A orientação pragmática do livro também se reflete na maneira como ele é


organizado. A primeira parte define o que considero os métodos analíticos mais
importantes atuais no mundo de língua inglesa, lidando com cada um por sua vez. A
apresentação se dá método após método (ao invés de ser organizada, por exemplo,
por parâmetros musicais), porque cada profissional envolve um conjunto característico
de crenças sobre a música e os objetivos analíticos. E é importante esclarecer quais são
essas crenças: caso contrário, é provável que você aplique as técnicas associadas a
qualquer método de maneira indiscriminada e, portanto, enterre-se sob um monte de
dados que, na verdade, não significam nada para você. Se as crenças pertinentes a
cada um dos métodos analíticos são verdadeiras, no sentido teórico, não importa: o
que importa é quão útil é o método que se baseia nelas, e em que circunstâncias.
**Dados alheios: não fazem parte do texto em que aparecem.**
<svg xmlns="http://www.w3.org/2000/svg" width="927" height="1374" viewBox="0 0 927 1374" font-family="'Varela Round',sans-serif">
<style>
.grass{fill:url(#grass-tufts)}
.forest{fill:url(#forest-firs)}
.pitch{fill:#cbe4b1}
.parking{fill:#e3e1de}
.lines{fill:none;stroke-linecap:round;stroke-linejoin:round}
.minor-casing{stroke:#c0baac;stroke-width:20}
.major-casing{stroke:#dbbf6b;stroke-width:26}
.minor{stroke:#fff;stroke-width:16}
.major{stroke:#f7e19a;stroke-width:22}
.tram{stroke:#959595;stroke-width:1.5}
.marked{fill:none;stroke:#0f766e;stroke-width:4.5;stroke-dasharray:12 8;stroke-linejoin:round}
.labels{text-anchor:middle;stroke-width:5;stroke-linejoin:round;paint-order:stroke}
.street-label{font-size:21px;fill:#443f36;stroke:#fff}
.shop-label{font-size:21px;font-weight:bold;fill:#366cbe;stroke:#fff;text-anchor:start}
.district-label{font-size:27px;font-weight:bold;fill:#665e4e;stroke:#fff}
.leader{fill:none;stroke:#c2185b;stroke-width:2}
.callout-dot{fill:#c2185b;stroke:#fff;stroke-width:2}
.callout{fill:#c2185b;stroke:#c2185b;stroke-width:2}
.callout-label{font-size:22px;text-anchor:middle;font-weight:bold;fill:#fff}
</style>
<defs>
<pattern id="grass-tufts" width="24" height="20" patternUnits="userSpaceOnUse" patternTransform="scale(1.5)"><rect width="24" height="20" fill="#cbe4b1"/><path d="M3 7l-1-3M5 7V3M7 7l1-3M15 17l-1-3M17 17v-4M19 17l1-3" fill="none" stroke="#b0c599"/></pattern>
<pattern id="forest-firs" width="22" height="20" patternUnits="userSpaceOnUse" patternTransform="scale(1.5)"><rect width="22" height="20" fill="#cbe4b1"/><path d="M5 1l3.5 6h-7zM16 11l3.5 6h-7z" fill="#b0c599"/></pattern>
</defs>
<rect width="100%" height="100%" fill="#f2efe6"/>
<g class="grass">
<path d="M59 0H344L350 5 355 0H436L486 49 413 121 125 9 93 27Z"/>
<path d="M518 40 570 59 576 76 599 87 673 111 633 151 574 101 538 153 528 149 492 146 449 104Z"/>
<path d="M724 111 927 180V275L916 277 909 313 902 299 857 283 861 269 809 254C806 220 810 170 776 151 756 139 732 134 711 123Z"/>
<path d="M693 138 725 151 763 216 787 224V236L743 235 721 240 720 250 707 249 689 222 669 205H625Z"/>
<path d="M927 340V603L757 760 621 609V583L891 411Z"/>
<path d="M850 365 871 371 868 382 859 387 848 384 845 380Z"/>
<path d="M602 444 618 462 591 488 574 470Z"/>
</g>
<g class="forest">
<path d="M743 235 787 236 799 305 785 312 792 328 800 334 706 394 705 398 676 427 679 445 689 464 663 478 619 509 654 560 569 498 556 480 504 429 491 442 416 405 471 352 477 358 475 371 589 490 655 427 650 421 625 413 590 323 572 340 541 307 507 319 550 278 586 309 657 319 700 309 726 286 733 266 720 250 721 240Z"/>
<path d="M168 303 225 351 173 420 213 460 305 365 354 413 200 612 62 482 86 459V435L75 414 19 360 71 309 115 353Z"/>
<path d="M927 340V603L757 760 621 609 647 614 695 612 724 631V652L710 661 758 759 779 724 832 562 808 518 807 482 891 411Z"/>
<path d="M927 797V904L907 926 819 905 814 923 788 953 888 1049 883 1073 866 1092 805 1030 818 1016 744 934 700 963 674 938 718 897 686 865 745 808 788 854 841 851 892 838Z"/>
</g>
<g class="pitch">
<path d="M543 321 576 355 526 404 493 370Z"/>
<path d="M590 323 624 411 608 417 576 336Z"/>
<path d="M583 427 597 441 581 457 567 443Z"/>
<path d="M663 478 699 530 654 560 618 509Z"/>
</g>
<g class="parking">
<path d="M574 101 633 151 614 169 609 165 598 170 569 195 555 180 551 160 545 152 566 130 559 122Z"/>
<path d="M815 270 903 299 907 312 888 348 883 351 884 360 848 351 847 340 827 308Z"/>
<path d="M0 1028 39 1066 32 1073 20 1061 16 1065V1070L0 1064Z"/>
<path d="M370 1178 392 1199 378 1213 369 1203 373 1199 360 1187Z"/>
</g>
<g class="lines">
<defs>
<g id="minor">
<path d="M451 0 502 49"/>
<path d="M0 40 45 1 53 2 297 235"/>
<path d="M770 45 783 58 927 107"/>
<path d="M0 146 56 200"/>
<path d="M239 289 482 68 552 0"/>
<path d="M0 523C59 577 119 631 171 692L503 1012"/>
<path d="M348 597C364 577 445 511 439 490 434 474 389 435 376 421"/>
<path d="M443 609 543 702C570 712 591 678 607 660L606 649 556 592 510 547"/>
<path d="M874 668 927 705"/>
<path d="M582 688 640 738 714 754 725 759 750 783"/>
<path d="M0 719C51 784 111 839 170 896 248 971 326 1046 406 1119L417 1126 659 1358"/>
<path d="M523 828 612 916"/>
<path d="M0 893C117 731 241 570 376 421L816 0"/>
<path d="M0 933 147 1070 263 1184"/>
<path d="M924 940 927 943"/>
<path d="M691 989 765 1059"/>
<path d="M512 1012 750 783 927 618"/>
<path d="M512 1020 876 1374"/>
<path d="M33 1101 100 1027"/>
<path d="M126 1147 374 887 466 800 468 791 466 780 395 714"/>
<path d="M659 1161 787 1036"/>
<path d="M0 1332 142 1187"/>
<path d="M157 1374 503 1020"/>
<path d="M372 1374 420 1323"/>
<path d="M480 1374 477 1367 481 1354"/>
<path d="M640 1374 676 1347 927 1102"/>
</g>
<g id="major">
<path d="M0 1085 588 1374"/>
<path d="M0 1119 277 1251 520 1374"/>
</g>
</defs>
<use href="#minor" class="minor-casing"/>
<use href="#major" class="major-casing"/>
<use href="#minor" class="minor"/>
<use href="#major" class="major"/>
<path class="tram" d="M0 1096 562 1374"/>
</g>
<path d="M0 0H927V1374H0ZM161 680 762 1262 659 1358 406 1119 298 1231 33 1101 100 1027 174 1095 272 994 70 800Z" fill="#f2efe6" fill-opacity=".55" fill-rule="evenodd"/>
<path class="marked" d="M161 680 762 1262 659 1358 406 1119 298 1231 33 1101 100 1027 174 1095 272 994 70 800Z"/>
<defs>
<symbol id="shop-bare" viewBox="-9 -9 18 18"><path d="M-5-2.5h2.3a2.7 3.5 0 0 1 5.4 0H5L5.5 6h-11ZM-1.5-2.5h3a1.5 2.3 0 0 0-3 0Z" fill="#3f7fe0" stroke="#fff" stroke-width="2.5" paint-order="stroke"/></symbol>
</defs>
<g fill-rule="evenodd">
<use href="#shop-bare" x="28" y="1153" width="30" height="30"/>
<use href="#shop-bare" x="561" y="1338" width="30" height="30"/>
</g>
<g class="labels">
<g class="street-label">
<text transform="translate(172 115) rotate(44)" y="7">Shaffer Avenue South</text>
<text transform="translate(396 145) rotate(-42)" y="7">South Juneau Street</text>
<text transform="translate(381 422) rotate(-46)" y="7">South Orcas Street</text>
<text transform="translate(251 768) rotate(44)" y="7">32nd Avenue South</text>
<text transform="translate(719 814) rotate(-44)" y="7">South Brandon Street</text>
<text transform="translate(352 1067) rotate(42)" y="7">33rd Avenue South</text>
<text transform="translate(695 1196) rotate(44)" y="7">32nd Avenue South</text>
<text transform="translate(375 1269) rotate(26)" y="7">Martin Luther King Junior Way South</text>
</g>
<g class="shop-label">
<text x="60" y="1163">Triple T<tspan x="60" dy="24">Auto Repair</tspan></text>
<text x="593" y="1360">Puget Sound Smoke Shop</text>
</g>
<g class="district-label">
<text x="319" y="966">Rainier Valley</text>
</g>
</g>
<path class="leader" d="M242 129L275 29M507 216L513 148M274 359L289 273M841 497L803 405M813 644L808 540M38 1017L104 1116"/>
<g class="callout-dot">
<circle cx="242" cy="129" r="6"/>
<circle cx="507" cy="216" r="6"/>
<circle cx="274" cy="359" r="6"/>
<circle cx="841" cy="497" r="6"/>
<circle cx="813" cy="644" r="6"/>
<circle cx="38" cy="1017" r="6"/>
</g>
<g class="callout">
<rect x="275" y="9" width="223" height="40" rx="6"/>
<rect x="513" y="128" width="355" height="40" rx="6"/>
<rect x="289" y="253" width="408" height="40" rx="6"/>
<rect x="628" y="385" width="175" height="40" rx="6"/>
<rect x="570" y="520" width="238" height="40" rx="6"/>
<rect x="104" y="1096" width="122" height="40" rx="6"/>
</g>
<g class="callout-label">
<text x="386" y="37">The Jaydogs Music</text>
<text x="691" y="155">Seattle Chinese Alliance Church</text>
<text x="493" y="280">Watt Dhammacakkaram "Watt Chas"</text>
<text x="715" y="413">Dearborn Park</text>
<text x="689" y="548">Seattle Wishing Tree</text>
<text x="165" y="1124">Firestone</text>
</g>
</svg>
A questão de como decidir qual método adotar em qualquer circunstância específica -


ou, até mesmo, se você deve improvisar uma nova técnica - é abordada na segunda
parte do livro, em que determinadas composições ao invés de métodos analíticos
formam o ponto de partida. As análises nesta seção são projetadas para destacar
aspectos diferentes do procedimento analítico e a ideia é que cada capítulo seja lido
como um todo.
Nota 1: Para visões críticas da análise em relação a todo o campo dos estudos
musicais, consulte “Musicology” de Joseph Kerman (Fontana / Collins 1985), capítulo 3,
e "Structural and Critical Analysis" de Leo Treitler, em Holoman e Palisca (eds.),
“Musicology in the 1980s”, Da Capo Press, 1982, pp. 67-77.